Getting Caught without Food
If you are not used to eating every two hours, you may find yourself out and about without the right food to eat. For instance, it may be time for a snack but you might be caught in traffic, or a meeting runs too long or you find yourself somewhere without a Round snack food. This is where I’ll emphasize how important it is for you to plan ahead by making sure you shopped for and prepared the food you need for each day ahead of time.
Flavors For the First Time
You will know you are on this diet when food tastes extra flavorful. You will be able to enjoy the real taste of the food you eat. And that is just the beginning. Wait until you have a chance to experiment with herbs and spices that make real Round food taste super delicious.
Make sure you get plenty of sleep and take time for yourself like taking a bubble bath. Being tired and unbubbly can cause binging.
Take a nap, if you can, during the day to allow your body to refresh itself.
Expect the most out of life — all while being patient and focused and able to enjoy every moment on this planet.
- Check off last night’s homework: Make sure you did last night’s homework.
- Write in your diet diary: Continue writing in your diary.
- You can make your own Round Diet Diary with this Round Diet Diary food intake form that you print, copy, and put into the binder of your choice.
- If you choose to draw your visualizations, use a blank page and insert it into your diary.
- Visualize and affirm: Continue to see your fat cells and yourself as getting smaller every moment of every day.

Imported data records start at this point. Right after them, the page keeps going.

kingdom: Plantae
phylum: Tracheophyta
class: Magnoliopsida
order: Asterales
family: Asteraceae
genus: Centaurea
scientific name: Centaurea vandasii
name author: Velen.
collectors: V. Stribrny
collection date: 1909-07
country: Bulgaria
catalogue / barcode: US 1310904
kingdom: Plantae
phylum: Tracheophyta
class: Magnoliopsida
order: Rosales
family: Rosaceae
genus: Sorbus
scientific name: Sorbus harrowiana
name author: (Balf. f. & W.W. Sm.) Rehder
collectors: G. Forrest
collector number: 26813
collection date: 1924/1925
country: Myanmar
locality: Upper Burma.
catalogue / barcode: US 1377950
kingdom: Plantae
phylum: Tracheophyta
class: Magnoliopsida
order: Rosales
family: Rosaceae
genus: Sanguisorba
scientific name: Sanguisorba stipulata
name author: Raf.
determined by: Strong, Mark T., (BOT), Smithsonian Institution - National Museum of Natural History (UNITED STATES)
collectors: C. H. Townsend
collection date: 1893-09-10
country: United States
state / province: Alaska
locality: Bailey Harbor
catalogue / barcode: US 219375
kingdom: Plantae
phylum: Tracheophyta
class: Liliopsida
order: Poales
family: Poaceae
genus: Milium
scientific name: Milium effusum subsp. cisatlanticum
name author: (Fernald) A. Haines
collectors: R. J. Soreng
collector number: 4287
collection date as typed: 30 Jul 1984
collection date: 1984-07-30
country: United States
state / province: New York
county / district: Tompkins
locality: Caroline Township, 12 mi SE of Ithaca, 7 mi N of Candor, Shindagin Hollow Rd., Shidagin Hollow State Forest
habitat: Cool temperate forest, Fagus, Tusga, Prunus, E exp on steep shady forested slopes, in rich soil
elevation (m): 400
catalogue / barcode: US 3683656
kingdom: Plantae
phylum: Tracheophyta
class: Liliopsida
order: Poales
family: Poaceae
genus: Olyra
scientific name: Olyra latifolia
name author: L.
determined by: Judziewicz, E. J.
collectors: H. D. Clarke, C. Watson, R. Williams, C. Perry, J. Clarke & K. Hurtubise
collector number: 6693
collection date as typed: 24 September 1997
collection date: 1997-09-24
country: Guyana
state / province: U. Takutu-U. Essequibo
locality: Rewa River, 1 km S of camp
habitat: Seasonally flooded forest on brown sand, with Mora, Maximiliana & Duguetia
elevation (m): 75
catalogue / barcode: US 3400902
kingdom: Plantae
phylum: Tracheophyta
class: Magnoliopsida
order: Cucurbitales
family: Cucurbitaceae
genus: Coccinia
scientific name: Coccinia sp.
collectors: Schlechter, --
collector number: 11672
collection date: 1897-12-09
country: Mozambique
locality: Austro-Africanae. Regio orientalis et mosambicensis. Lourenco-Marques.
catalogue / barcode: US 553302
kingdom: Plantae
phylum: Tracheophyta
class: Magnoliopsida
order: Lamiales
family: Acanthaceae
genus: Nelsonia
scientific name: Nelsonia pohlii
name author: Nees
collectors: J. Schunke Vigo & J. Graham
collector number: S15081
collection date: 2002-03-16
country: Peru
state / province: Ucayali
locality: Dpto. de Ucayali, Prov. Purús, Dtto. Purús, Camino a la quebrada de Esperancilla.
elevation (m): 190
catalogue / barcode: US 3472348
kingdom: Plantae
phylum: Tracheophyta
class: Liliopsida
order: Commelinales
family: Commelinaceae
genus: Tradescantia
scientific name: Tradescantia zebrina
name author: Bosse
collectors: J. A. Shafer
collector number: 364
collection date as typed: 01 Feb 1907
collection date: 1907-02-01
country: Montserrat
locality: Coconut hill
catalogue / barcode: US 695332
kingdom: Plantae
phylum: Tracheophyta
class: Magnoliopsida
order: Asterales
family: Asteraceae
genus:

- Make Roundercise plans: Are you on a Roundercise plan? Have you gone to the gym or found a DVD to dance to in your living room? This is important if you want to reshape and slim down your body. Before the day is over, take the time to get in a long and personal best Roundercising hour of aerobic exercise — even if it is just a brisk walk or running on a treadmill. As you know, my favorite is rebounding on a mini-trampoline. But fine something that works for you.
- Call your diet buddy: If you have a diet buddy, call them now and see who calls who first. On at least one day this week, meet at a gym, park or somewhere to workout together.